Türkiye’de yaşanan kutuplaşmayı tetikleyen bir şey…Gelelim MSG ‘nin yeni yönetimine;
Değişim hareketini başta beğendim, üslupları beni çok rahatsız etti, sonra işin iç yüzünü çözünce fikrim değişti. Hele bugün gördüklerimden sonra o ekibin başarı bir ekip olduğuna olan inancım sıfırlandı, Belli bir hedef kitleyi temsil ediyorlar. Çok hırslılar ve ekiplerinde profesyonel sayısı az…İşin komiği o ekipte şu an başarısız olduğunu iddia ettikleri Garo Mafyan’ın ekibinden üç kişi var. Tam bir tezat.
Görüşümün arkasındayım, bugün bir şey daha gördüm. Bu müzik meslek birliklerine devletin bir an önce el atması ve devletin bunu organze etmesi lazım. Yoksa bu kavga büyür. Devlet kontrolünün gerekliliğini 5 yıldır söylüyorum bu ilk söyleyişim değil.
Merak ettiğim bir şey daha var, tüzükte “propaganda” ile ilgili bir madde var mı? Bence bu iş baştan yalnıştı, bu tarz seçimlerde tarafların propaganda veya manipülasyona yönelik çalışmalarda bulunması hukuken sakıncalı olduğu gibi serbest rekabet koşullarının sağlanması açısından da sakıncalıdır. Mesela Değişim Hareketinin broşürleri oylama yapılan salona nasıl getirildi, nasıl dağıtılmasına izin verildi, görünce şok oldum. Düşünün siz belediye seçimlerine gidiyorsunuz, oy vereceğiniz sandığın odasında X Partinin broşürü var. Böyle seçim mi olur ? Burada tartışılacak çok konu var.

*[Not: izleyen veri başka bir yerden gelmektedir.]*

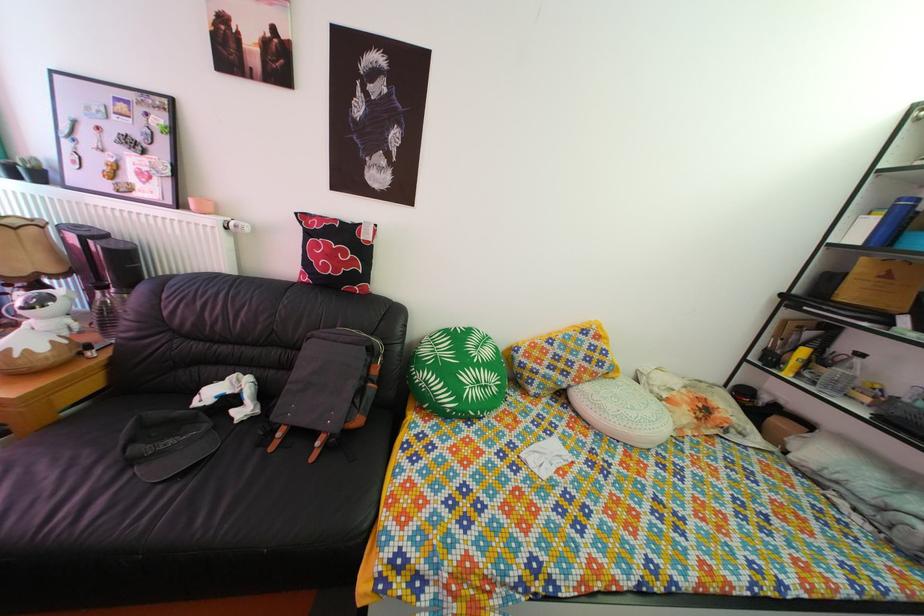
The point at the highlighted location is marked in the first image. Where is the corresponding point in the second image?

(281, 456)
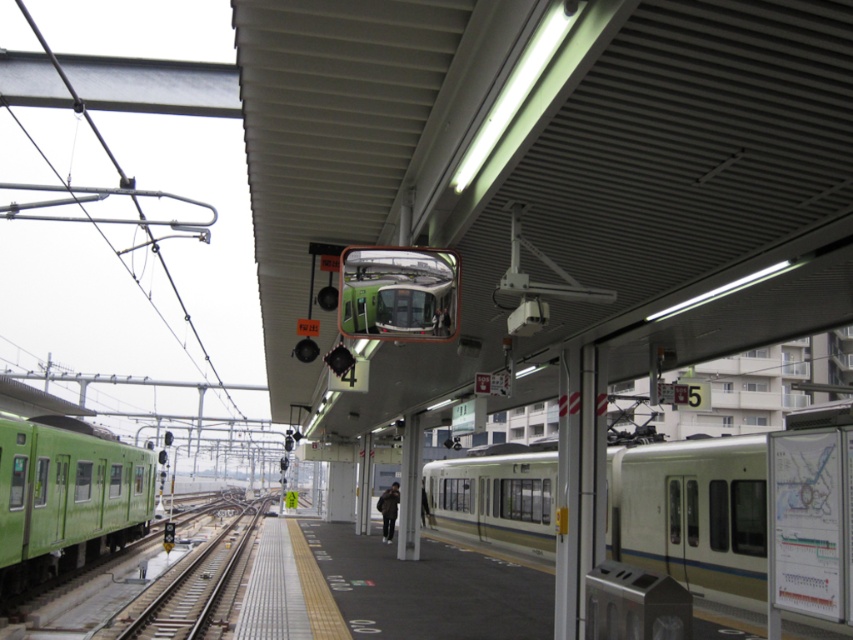
Question: Is silver metallic train at right wider than green matte train at left?

Choices:
 (A) yes
 (B) no

Answer: (A)

Question: Which is nearer to the green metallic train track at center?

Choices:
 (A) green matte train at left
 (B) silver metallic train at right

Answer: (A)

Question: Does silver metallic train at right lie behind green matte train at left?

Choices:
 (A) no
 (B) yes

Answer: (A)

Question: Among these points, which one is farthest from the camera?

Choices:
 (A) (173, 586)
 (B) (82, 452)

Answer: (B)

Question: Among these objects, which one is farthest from the camera?

Choices:
 (A) green metallic train track at center
 (B) green matte train at left

Answer: (B)

Question: Can you confirm if green matte train at left is positioned to the left of green metallic train track at center?

Choices:
 (A) no
 (B) yes

Answer: (B)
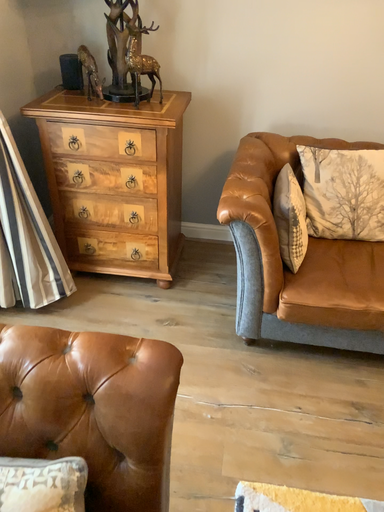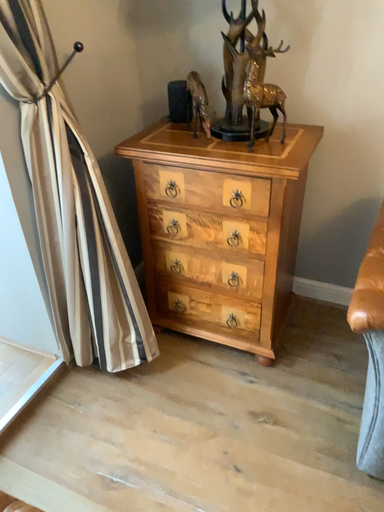
Question: How did the camera likely rotate when shooting the video?

Choices:
 (A) rotated right
 (B) rotated left

Answer: (B)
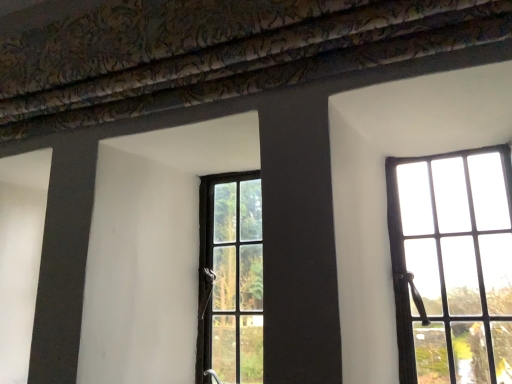
Question: Do you think matte black window at right, positioned as the second window in left-to-right order, is within matte black window at center, the 2th window in the right-to-left sequence, or outside of it?

Choices:
 (A) inside
 (B) outside

Answer: (B)

Question: Is point (456, 362) closer or farther from the camera than point (225, 283)?

Choices:
 (A) farther
 (B) closer

Answer: (B)

Question: From a real-world perspective, is matte black window at right, positioned as the second window in left-to-right order, above or below matte black window at center, the first window positioned from the left?

Choices:
 (A) above
 (B) below

Answer: (A)

Question: Considering the relative positions of matte black window at center, the first window positioned from the left, and matte black window at right, positioned as the second window in left-to-right order, in the image provided, is matte black window at center, the first window positioned from the left, to the left or to the right of matte black window at right, positioned as the second window in left-to-right order,?

Choices:
 (A) left
 (B) right

Answer: (A)

Question: From the image's perspective, is matte black window at center, the 2th window in the right-to-left sequence, positioned above or below matte black window at right, positioned as the second window in left-to-right order?

Choices:
 (A) below
 (B) above

Answer: (A)

Question: Based on their sizes in the image, would you say matte black window at center, the 2th window in the right-to-left sequence, is bigger or smaller than matte black window at right, positioned as the second window in left-to-right order?

Choices:
 (A) small
 (B) big

Answer: (A)

Question: From a real-world perspective, relative to matte black window at right, placed as the first window when sorted from right to left, is matte black window at center, the first window positioned from the left, vertically above or below?

Choices:
 (A) below
 (B) above

Answer: (A)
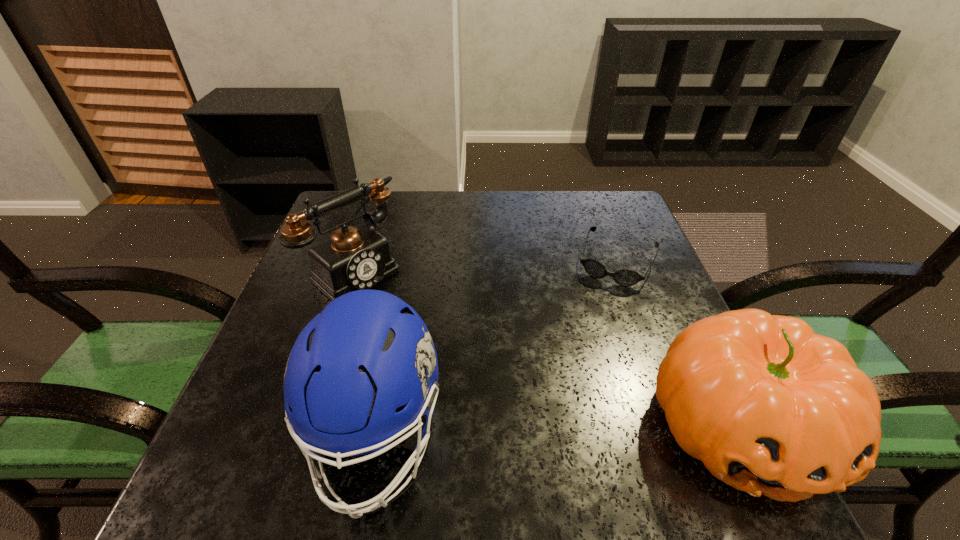
Find the location of a particular element. vacant space at the far left corner of the desktop is located at coordinates (371, 207).

Where is `vacant space at the near left corner of the desktop`? vacant space at the near left corner of the desktop is located at coordinates (271, 434).

This screenshot has width=960, height=540. Identify the location of blank space at the far right corner of the desktop. (630, 222).

The height and width of the screenshot is (540, 960). In order to click on vacant space at the near right corner in this screenshot , I will do `click(647, 419)`.

You are a GUI agent. You are given a task and a screenshot of the screen. Output one action in this format:
    pyautogui.click(x=<x>, y=<y>)
    Task: Click on the free space between the sunglasses and the football helmet
    
    Given the screenshot: What is the action you would take?
    pyautogui.click(x=496, y=348)

At what (x,y) coordinates should I click in order to perform the action: click on vacant space in between the sunglasses and the telephone. Please return your answer as a coordinate pair (x, y). Looking at the image, I should click on [x=487, y=266].

This screenshot has width=960, height=540. I want to click on vacant point located between the telephone and the sunglasses, so click(487, 266).

At what (x,y) coordinates should I click in order to perform the action: click on free area in between the telephone and the sunglasses. Please return your answer as a coordinate pair (x, y). Looking at the image, I should click on (487, 266).

Identify the location of free space between the telephone and the pumpkin. Image resolution: width=960 pixels, height=540 pixels. (548, 348).

You are a GUI agent. You are given a task and a screenshot of the screen. Output one action in this format:
    pyautogui.click(x=<x>, y=<y>)
    Task: Click on the free space that is in between the telephone and the shortest object
    
    Given the screenshot: What is the action you would take?
    pyautogui.click(x=487, y=266)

Benim görüşüm net ve aynı:
Kazanan Değişim hareketini desteklemedim ve oy vermedim, Delikanlı gibi sözümünde oyumunda arkasındayım.
Değişim hareketinin ilk iki icraatı şu olmalı:
1. Değişim hareketi ekibinde yer alan o büyük sanatçının mikrofondan bir söz yazarına “geri zekalı” dedi mi demedi mi önce onu açıklasın ve hemen bir yazılı açıklama yapaırak yada o çok sevdikleri videolardan bir tane yapsınlar, o küfür eden kişi küfür edilen bayandan özür dilesin, Benim beynim o küfürün sesi ile yankılanıyor saatlerdir. Gözüme uyku girmedi o tabloyu asla unutmayacağım hep beyninde kalacak.2.Değişim Hareketinin ajans ve propaganda maliyetlerini kim karşıladı ? Bu konuda açıklama yapmalarını bekliyorum, şeffaflıkları gereği bunu yapmak zorundalar sanırım, artık kazandılar şimdi icraat zamanı .

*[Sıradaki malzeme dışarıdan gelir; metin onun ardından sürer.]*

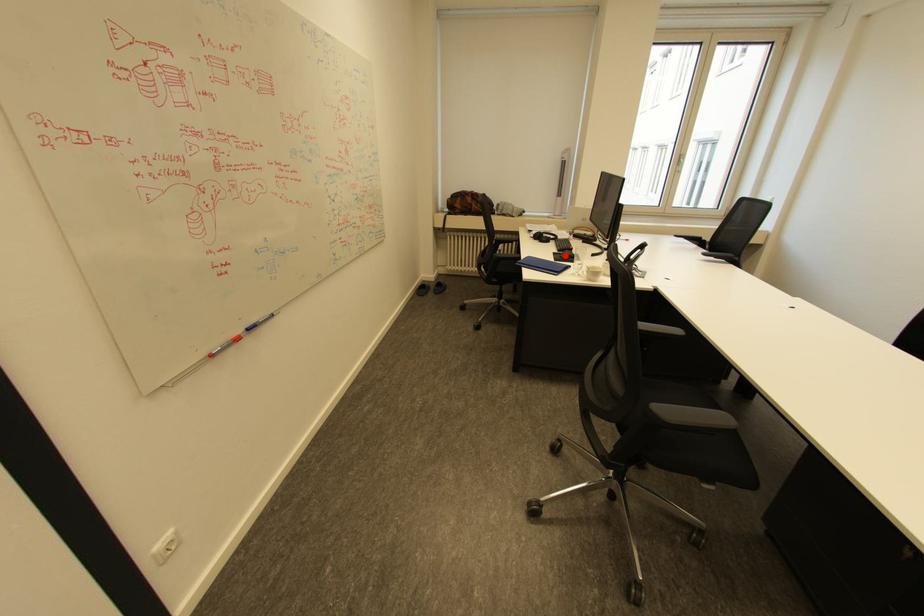
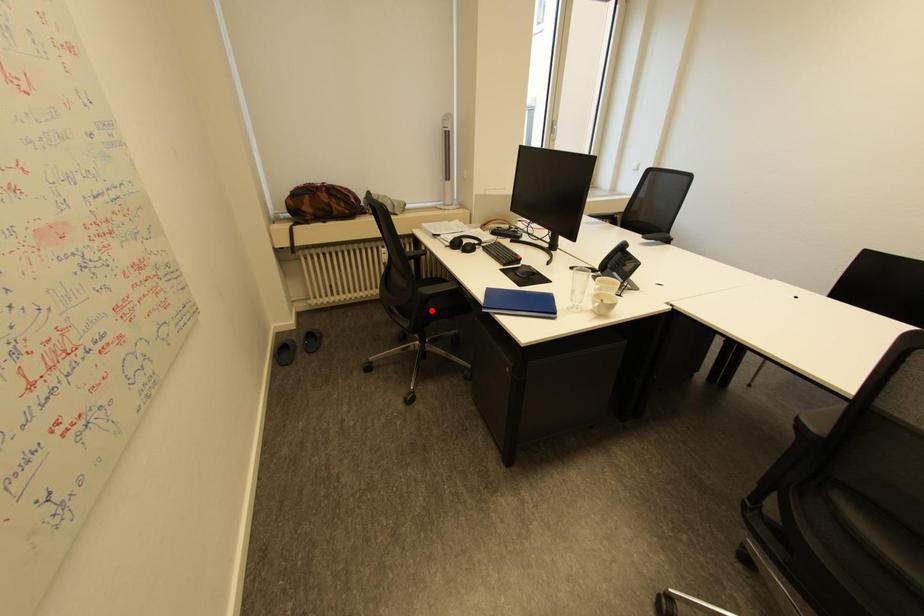
I am providing you with two images of the same scene from different viewpoints. A red point is marked on the first image and another point is marked on the second image. Is the red point in image1 aligned with the point shown in image2?

No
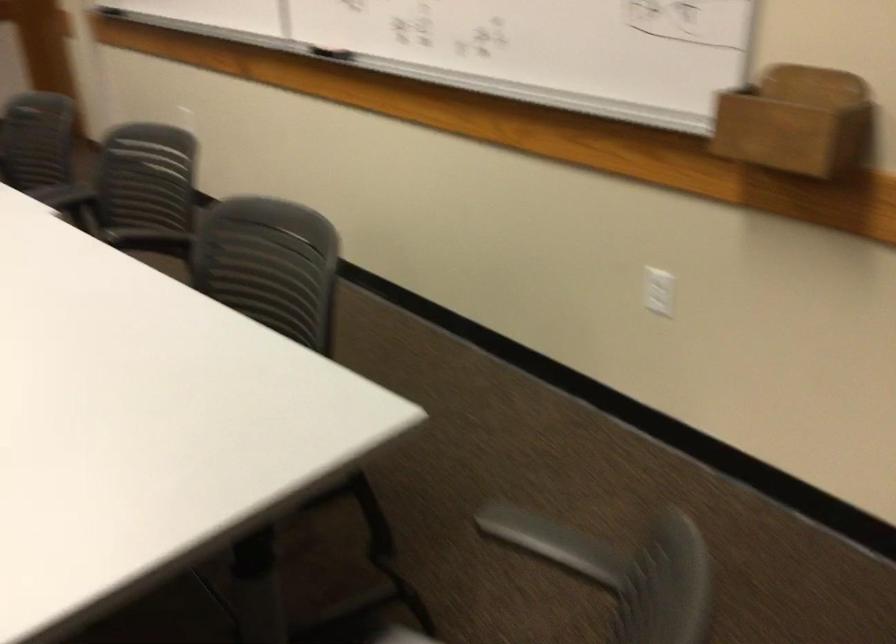
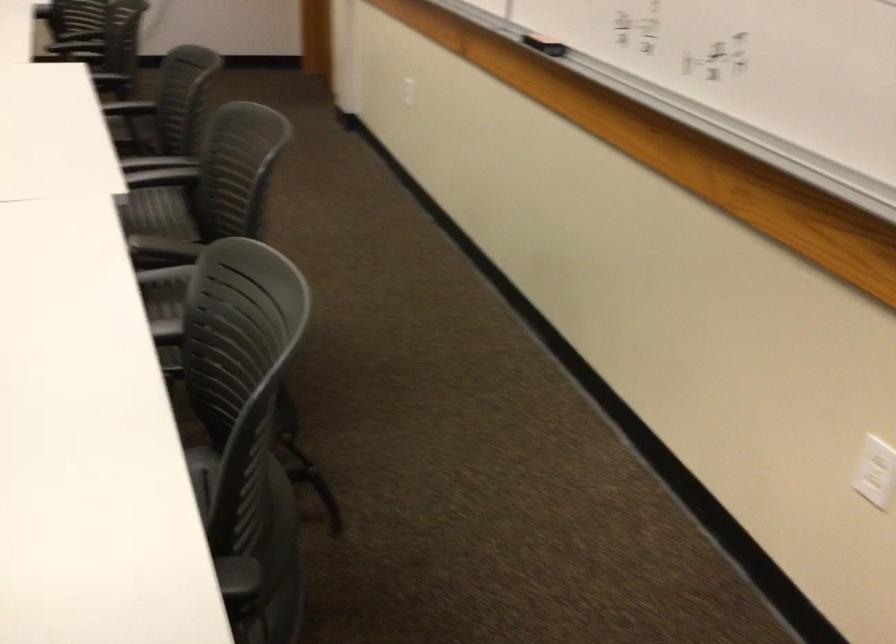
The images are taken continuously from a first-person perspective. In which direction are you moving?

The movement direction of the cameraman is right, forward.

Yapacakları bir şey daha olabilir, onları desteklemediğimi kurul öncesinde de kurul sonrasında da açıkladığım ve onlara karşı olduğum için beni MSG’den kovmak olabilir…
Umurumda olur mu?
Ben sosyetik egemen güçlere her zaman meydan okuyan biriyim…

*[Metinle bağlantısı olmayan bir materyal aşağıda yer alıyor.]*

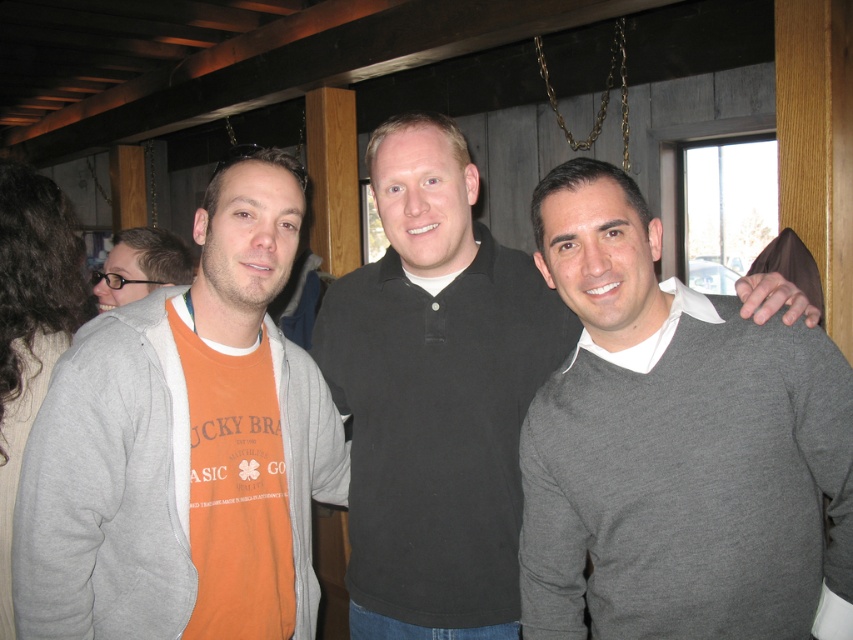
Which is behind, point (206, 634) or point (102, 294)?

Positioned behind is point (102, 294).

Does orange cotton t-shirt at left have a lesser width compared to matte orange t-shirt at left?

Incorrect, orange cotton t-shirt at left's width is not less than matte orange t-shirt at left's.

The height and width of the screenshot is (640, 853). Identify the location of orange cotton t-shirt at left. (184, 448).

This screenshot has height=640, width=853. Identify the location of orange cotton t-shirt at left. (184, 448).

Who is shorter, black smooth polo shirt at center or matte orange t-shirt at left?

Standing shorter between the two is matte orange t-shirt at left.

Who is lower down, black smooth polo shirt at center or matte orange t-shirt at left?

Positioned lower is black smooth polo shirt at center.

Between point (427, 548) and point (126, 268), which one is positioned behind?

The point (126, 268) is more distant.

At what (x,y) coordinates should I click in order to perform the action: click on black smooth polo shirt at center. Please return your answer as a coordinate pair (x, y). Looking at the image, I should click on (434, 392).

Who is shorter, orange cotton t-shirt at left or black smooth polo shirt at center?

With less height is orange cotton t-shirt at left.

Does orange cotton t-shirt at left have a lesser height compared to black smooth polo shirt at center?

Correct, orange cotton t-shirt at left is not as tall as black smooth polo shirt at center.

Describe the element at coordinates (184, 448) in the screenshot. This screenshot has width=853, height=640. I see `orange cotton t-shirt at left` at that location.

Locate an element on the screen. The height and width of the screenshot is (640, 853). orange cotton t-shirt at left is located at coordinates (184, 448).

muhalif takibim MSG’de de olsam Mesam’da da olsam , dışarıda da olsam her zaman devam edecektir.
Çünkü ben Türk müziğine çok az kişinin ettiği kadar destek oldum ve yüreğim her zaman müzikle yanıp tutuştu. Müzisyenlerin haklarını yazılarımla savundum ve savunmaya devam edeceğim.
Ama bugün gördüğüm provokasyonlar beni müzikten soğutacak kadar bunaltıcıydı. Bu tablo asla müzik dostu bir tablo değildir.